>> BEGIN

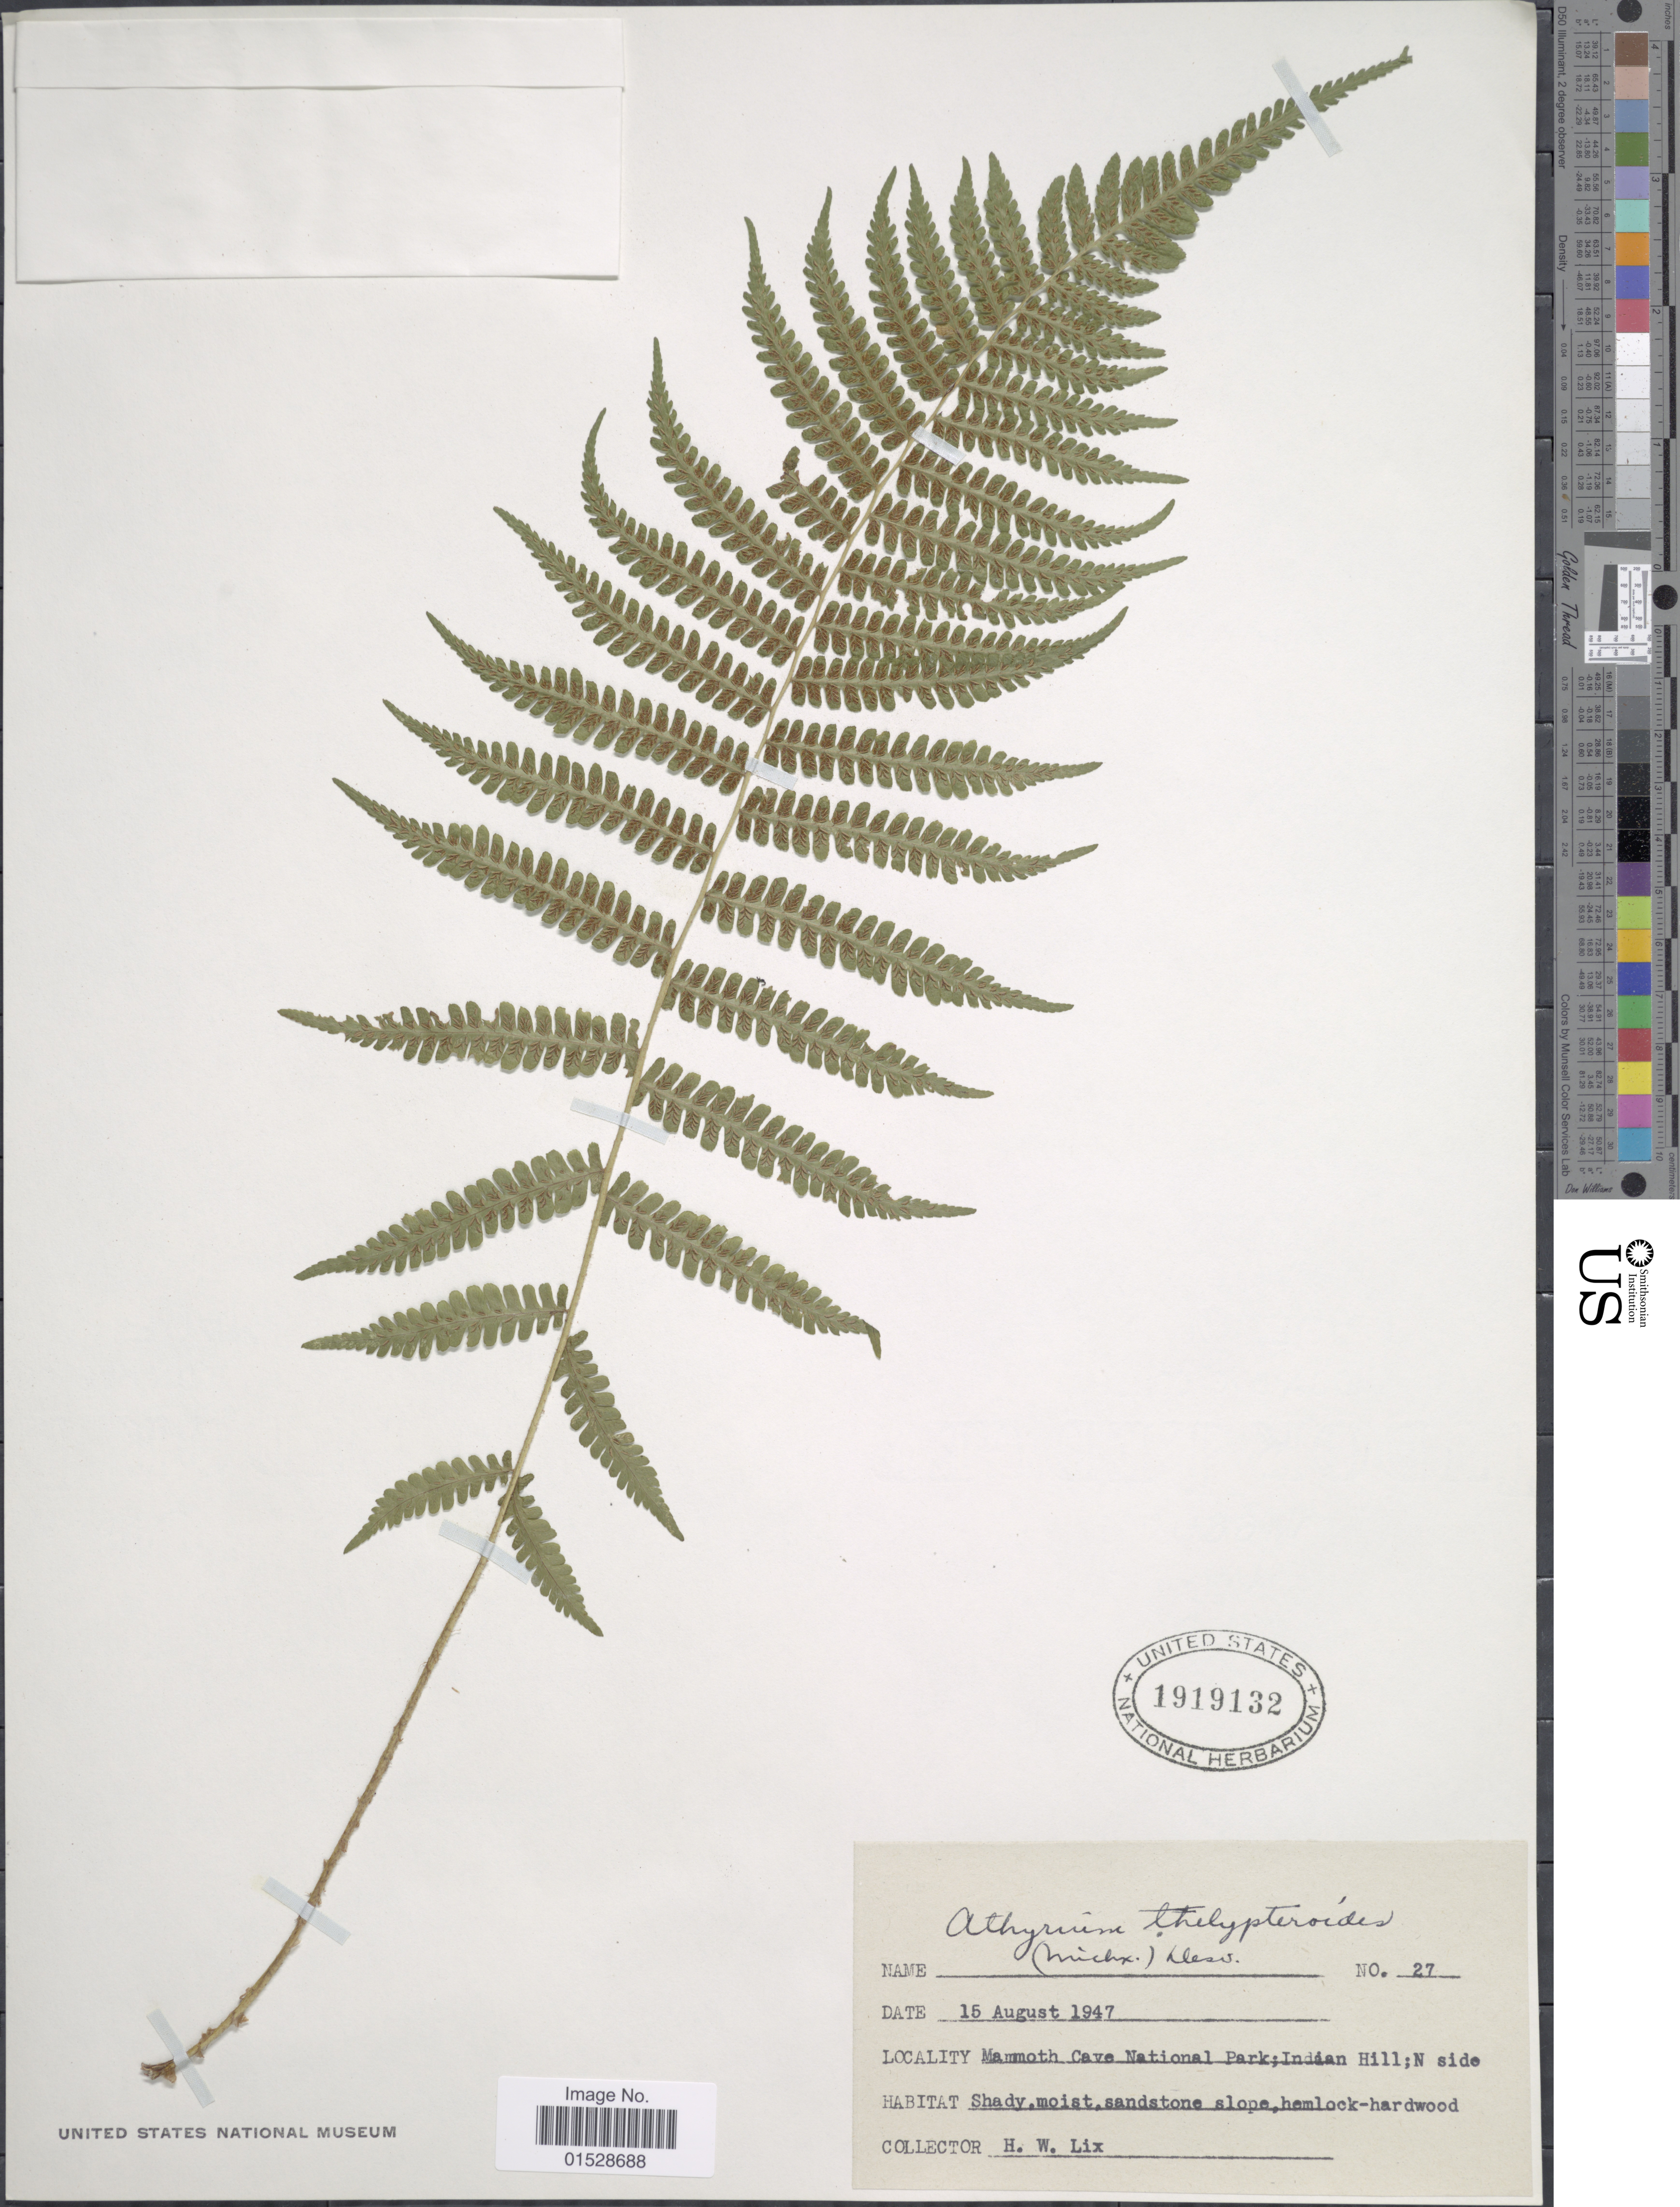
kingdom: Plantae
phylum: Tracheophyta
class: Polypodiopsida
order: Polypodiales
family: Athyriaceae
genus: Deparia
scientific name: Deparia acrostichoides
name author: (Sw.) M. Kato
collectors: H. W. Lix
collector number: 27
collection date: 1947-08-15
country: United States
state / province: Kentucky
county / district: Edmonson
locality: Mammoth Cave National Park, Indian Hill; N side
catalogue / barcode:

>> END

__TASK GOAL__
Convert every line of the entries above into a JSON list of strings, with one string per line. Skip blank lines and leave the pictures out.

__EXERCISE RESPONSE__
[
  "kingdom: Plantae",
  "phylum: Tracheophyta",
  "class: Polypodiopsida",
  "order: Polypodiales",
  "family: Athyriaceae",
  "genus: Deparia",
  "scientific name: Deparia acrostichoides",
  "name author: (Sw.) M. Kato",
  "collectors: H. W. Lix",
  "collector number: 27",
  "collection date: 1947-08-15",
  "country: United States",
  "state / province: Kentucky",
  "county / district: Edmonson",
  "locality: Mammoth Cave National Park, Indian Hill; N side",
  "catalogue / barcode:"
]